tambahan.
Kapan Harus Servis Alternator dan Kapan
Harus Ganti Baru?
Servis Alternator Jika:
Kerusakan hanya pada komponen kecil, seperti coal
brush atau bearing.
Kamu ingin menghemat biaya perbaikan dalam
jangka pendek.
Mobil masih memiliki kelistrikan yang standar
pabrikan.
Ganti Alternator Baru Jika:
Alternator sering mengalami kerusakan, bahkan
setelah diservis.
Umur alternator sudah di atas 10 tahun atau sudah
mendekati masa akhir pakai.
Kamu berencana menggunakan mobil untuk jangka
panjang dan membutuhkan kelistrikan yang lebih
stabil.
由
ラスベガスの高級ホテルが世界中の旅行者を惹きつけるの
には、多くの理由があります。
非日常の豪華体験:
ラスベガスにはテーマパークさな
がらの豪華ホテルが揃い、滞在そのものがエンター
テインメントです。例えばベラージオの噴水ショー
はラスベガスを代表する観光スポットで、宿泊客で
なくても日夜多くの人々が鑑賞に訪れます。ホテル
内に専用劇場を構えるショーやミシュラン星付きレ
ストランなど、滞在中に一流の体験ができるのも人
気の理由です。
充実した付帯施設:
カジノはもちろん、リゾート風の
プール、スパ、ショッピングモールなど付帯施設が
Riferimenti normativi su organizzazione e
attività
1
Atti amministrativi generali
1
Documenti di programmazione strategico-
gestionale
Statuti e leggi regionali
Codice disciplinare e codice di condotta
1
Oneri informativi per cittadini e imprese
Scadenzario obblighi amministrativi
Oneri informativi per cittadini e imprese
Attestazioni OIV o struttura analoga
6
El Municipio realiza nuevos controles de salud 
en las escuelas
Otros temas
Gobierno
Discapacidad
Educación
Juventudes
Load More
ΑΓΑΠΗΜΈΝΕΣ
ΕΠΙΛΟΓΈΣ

__What the task requires__: Lines from the records above that hold "Kamu" are the ones to list.

__Worked solution__:
Kamu ingin menghemat biaya perbaikan dalam
Kamu berencana menggunakan mobil untuk jangka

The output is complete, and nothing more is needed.